Picked up my new Rod from Tom yesterday and cannot say enough about it. It almost looks too good to fish with. I paired it with a new Talica 25II and cant wait to try it out. Oh and also Tom took my custom cobia rod that had just about been destroyed and made it look brand new. Thanks again Tom.


----------



## tom wicker (Oct 16, 2007)

sbarrow said:


> Picked up my new Rod from Tom yesterday and cannot say enough about it. It almost looks too good to fish with. I paired it with a new Talica 25II and cant wait to try it out. Oh and also Tom took my custom cobia rod that had just about been destroyed and made it look brand new. Thanks again Tom.


I hope you enjoy fishing them as much as I did building it. I got to talking so much with you I forgot to give you a couple custom offshore jigs to go with your new build. 

P.S. I just received a shipment of Gator skins (real) to inlay rods or build grips from


----------



## CurDog (Nov 14, 2010)

Sbar, you got pics?? Would be nice to see. Thanks


----------



## amarcafina (Aug 24, 2008)

Tom is good , yeah put us some pic. to show it off, !!!


----------



## tom wicker (Oct 16, 2007)

amarcafina said:


> Tom is good , yeah put us some pic. to show it off, !!!


He needs to put up a pic of that sweet reel he had the rod built for:thumbup:


----------



## CatCrusher (Jan 18, 2009)

Here u go.

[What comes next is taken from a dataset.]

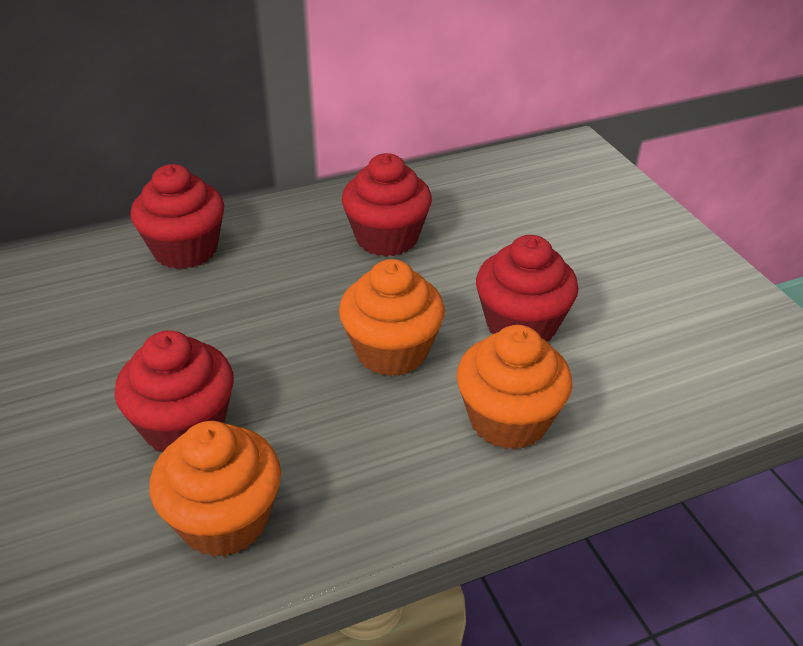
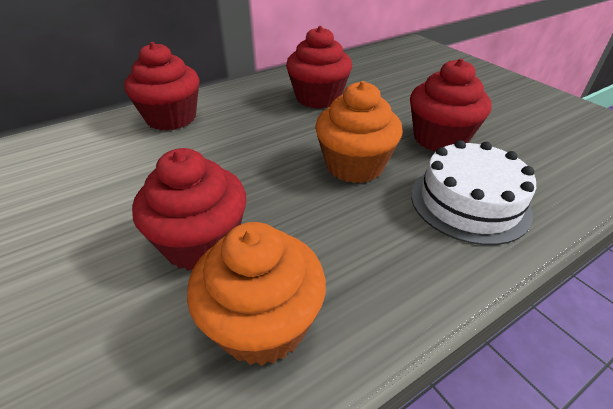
camera: 10 degrees left, 0 degrees up
orange cupcake [457,325,573,450] -> white cake [411,140,536,245]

My photography is not too great. My wife will take some better pic's later and I will post them.


----------



## amarcafina (Aug 24, 2008)

Nice , very nice !!!!!!!


----------



## tom wicker (Oct 16, 2007)

amarcafina said:


> Nice , very nice !!!!!!!


I need to get some pic's up of that Saint's Rod I'm building Ace. It is marbled gold and black with the Saints Logo on it


----------



## JoeyWelch (Sep 25, 2009)

SBarrow that looks like a fish killer. I hope you enjoy yours as much as I do the one he built for me. Tom does some nice work. Like that skin. Reminds me of me.


----------